Déjà, lors de la consultation ministérielle de 2019 de directrices et directeurs sur leur métier*, 75% déclarent consacrer le plus de temps au fonctionnement administratif et 62% trouvent que c’est le plus pénible. Pour les 3/4, c’est le suivi collectif des élèves, des projets pédagogiques et le travail en équipe qui constituent le cœur du métier. C’est bien pour permettre ces missions essentielles à la réussite de tous les élèves que le ministère doit apporter des réponses en accordant plus de temps de décharge, en créant des emplois d’aide administrative et en allégeant certaines tâches plutôt qu’en voulant imposer une gestion managériale qui tourne le dos au travail en équipe.

* Consultation sur le métier de directrice et de directeur d’école aujourd’hui, décembre 2019 MEN

“La direction, pierre angulaire de l’école”

CÉCILE ROAUX est chercheuse en sciences de l’éducation, autrice de « La direction d’école à l’heure du management. Une sociologie du pouvoir », PUF 2021

Cécile Roaux

QUELLES DIFFICULTÉS POUR LA DIRECTION D’ÉCOLE AUJOURD’HUI ?

Le directeur agit comme la pierre angulaire d’une école, le point de convergence entre les PE, le péri-scolaire, la direction académique, la mairie et les parents. La loi Rilhac de 2021 a donné de la visibilité à cette fonction, mais dans les faits, elle n’a pas modifié ses conditions d’exercice. Reconnaître une « autorité fonctionnelle », qu’il exerçait déjà de manière implicite, sans lui donner les moyens de faire fonctionner l’école en mode projet, ne constitue pas une réponse satisfaisante.
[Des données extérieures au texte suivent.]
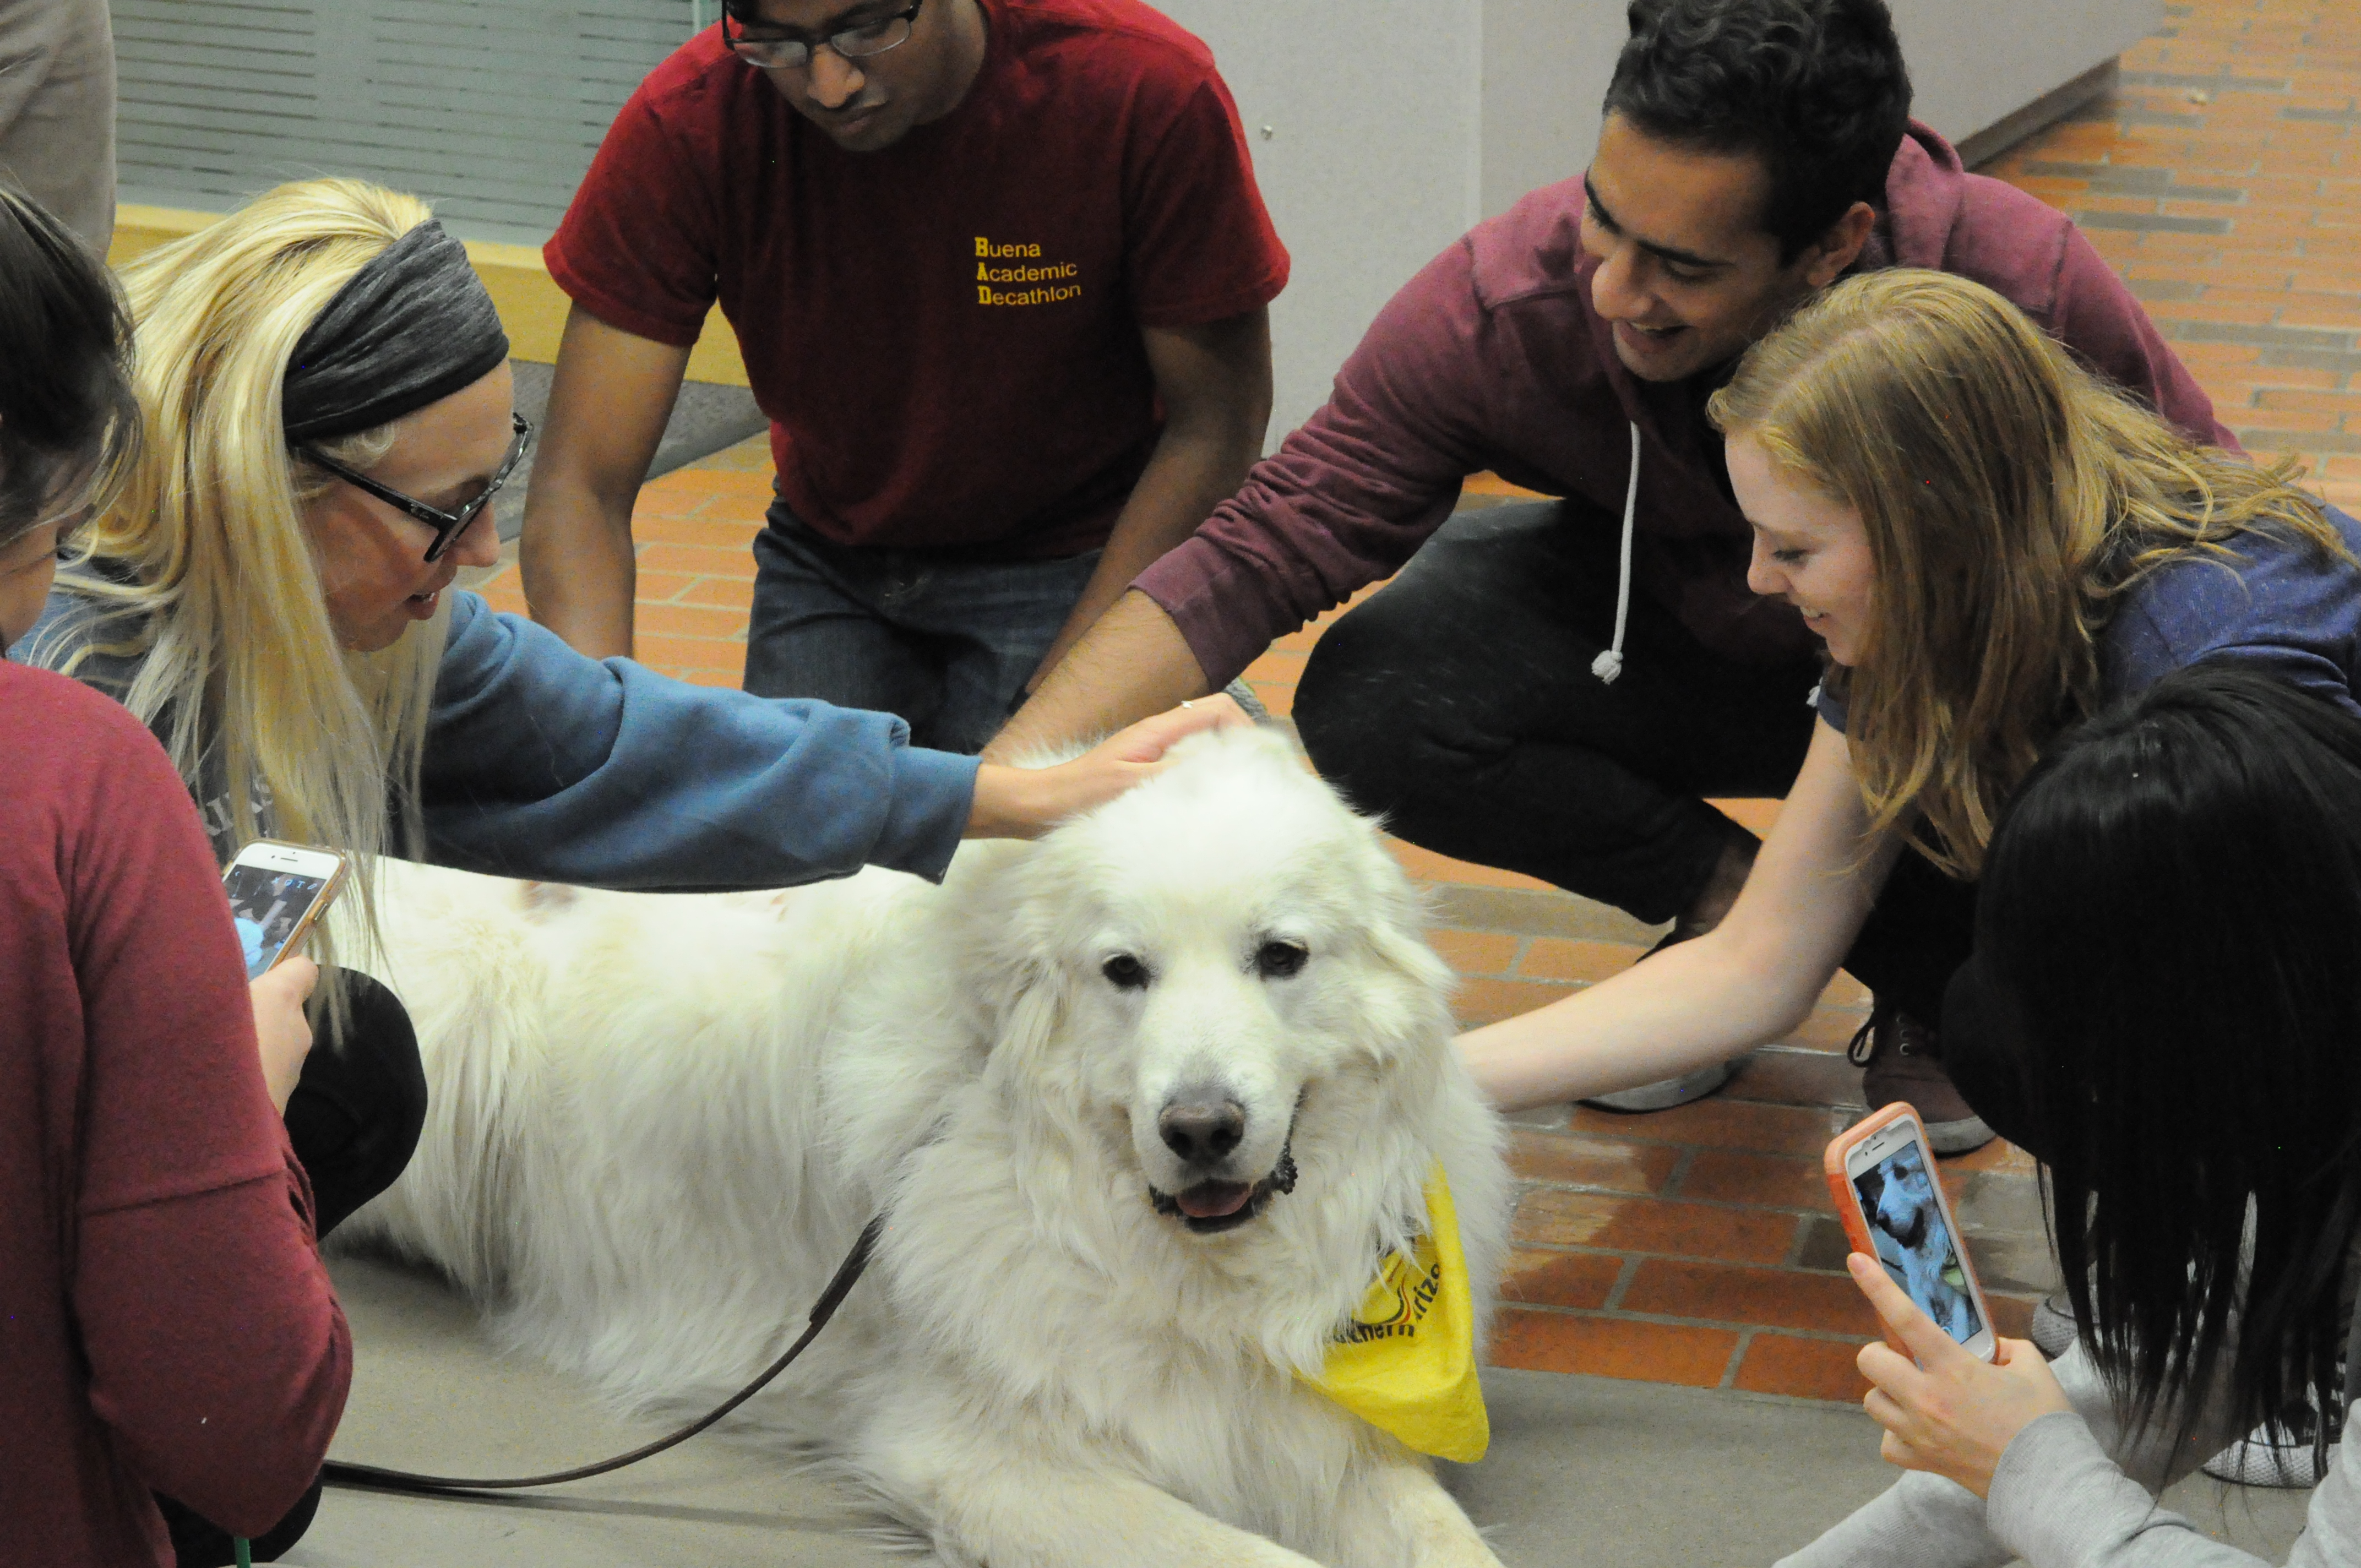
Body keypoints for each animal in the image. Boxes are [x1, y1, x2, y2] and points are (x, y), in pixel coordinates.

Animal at [338, 732, 1511, 1567]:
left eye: (1280, 955)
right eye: (1123, 970)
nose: (1199, 1129)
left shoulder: (1321, 1428)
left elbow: (1441, 1537)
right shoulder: (979, 1453)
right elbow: (1243, 1556)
Sans aucune marge de manœuvre, sans pouvoir d’agir vis à vis des municipalités, qui sont responsables des locaux et des personnels Atsem et du périscolaire, sans moyen pour animer le collectif de travail, la direction d’école se retrouve impuissante. Un statut hiérarchique ne réglerait en rien ces difficultés. Pour les sciences sociales, avoir du pouvoir c’est contrôler quelque chose d’important pour les gens qui vont travailler ensemble. Comment la personne nommée à la direction d’une école pourrait avoir une quelconque autorité, si elle ne contrôle aucune ressource stratégique ?
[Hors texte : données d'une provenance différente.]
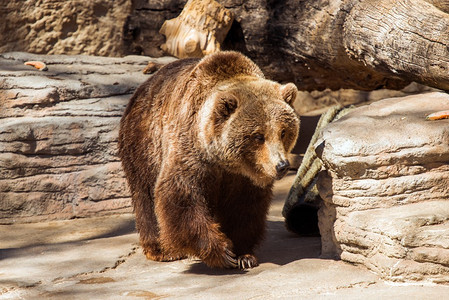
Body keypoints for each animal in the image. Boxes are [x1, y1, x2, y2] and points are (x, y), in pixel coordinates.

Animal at [119, 51, 300, 270]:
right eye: (258, 136)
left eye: (283, 132)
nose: (281, 165)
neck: (225, 162)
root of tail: (143, 87)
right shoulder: (190, 151)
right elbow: (180, 195)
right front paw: (222, 251)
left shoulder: (243, 178)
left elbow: (245, 207)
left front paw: (244, 255)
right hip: (145, 143)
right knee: (145, 194)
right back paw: (161, 249)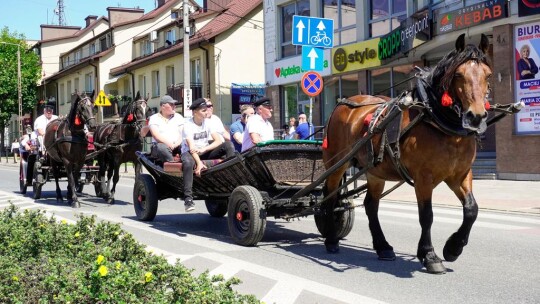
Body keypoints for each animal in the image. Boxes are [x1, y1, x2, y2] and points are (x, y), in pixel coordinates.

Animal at [322, 34, 492, 274]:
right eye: (459, 74)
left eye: (488, 75)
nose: (475, 116)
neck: (435, 119)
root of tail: (342, 104)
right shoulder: (423, 178)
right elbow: (427, 216)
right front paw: (430, 255)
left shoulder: (459, 175)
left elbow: (471, 210)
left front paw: (453, 248)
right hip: (336, 164)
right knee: (330, 197)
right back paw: (331, 240)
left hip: (375, 171)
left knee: (371, 206)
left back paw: (383, 247)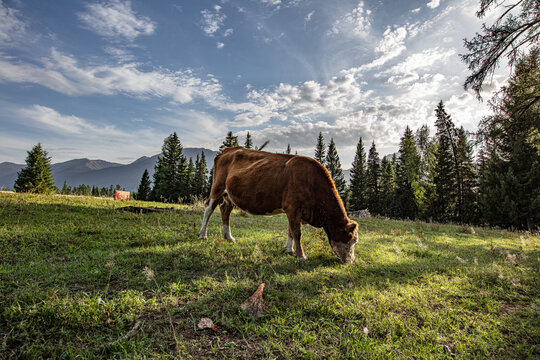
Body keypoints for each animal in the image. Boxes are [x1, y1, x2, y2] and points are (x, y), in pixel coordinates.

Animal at [198, 146, 358, 262]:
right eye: (350, 239)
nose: (351, 261)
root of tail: (228, 149)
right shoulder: (293, 208)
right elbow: (297, 232)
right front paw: (301, 256)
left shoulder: (294, 211)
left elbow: (290, 230)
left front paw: (289, 250)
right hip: (217, 186)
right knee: (209, 208)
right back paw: (202, 235)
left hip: (230, 194)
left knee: (225, 210)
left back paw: (229, 237)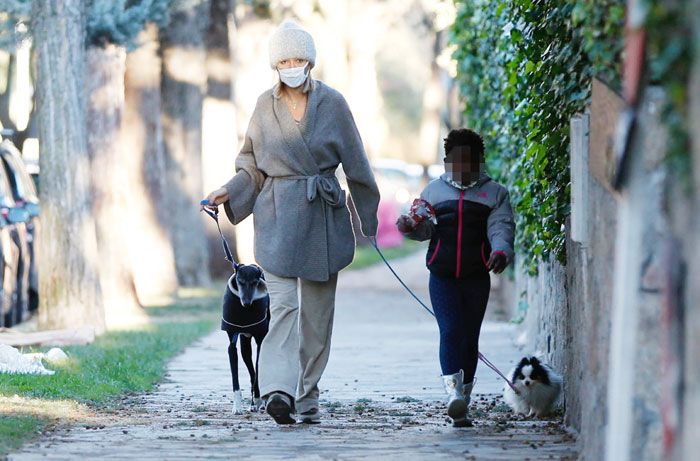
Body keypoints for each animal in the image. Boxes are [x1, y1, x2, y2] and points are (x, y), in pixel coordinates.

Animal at [221, 262, 270, 414]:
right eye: (240, 281)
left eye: (255, 282)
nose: (246, 303)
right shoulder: (232, 345)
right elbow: (235, 378)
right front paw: (237, 407)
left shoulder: (261, 341)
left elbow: (258, 372)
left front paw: (259, 400)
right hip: (245, 348)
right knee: (251, 370)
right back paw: (254, 403)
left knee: (256, 372)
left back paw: (260, 401)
COMMENT AMÉLIORER LE FONCTIONNEMENT DE L’ÉCOLE ?

En commençant par creuser la question de l’organisation et des personnels. Le problème est qu’on empile dispositifs, formations normatives et « bonnes pratiques » décontextualisées qui précisent quoi faire et comment le faire. Des injonctions d’application de recettes multiples visant à atteindre le « Graal » managérial qu’est devenu le «leadership». Mais cela répond rarement à comment comprendre les fonctionnements collectifs.
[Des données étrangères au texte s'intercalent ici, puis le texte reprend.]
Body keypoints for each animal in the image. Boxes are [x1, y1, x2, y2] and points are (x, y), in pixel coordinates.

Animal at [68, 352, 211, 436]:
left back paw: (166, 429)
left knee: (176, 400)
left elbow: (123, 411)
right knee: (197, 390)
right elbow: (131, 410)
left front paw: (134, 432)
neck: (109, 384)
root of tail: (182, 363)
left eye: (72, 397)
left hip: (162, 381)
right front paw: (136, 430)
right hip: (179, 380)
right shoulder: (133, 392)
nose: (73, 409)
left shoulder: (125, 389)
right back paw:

Or c’est précisément cette compréhension fine des situations locales qui permettra aux directions d’école de poser un diagnostic partagé avec l’ensemble de la communauté éducative, et de construire, avec elle, des solutions adaptées au contexte réel. L’introduction de modes de travail coopératif ne s’impose pas par décret mais par des relations de confiance et cela ne relève pas de principes abstraits de management qui s’imposeraient à tous et en toutes circonstances.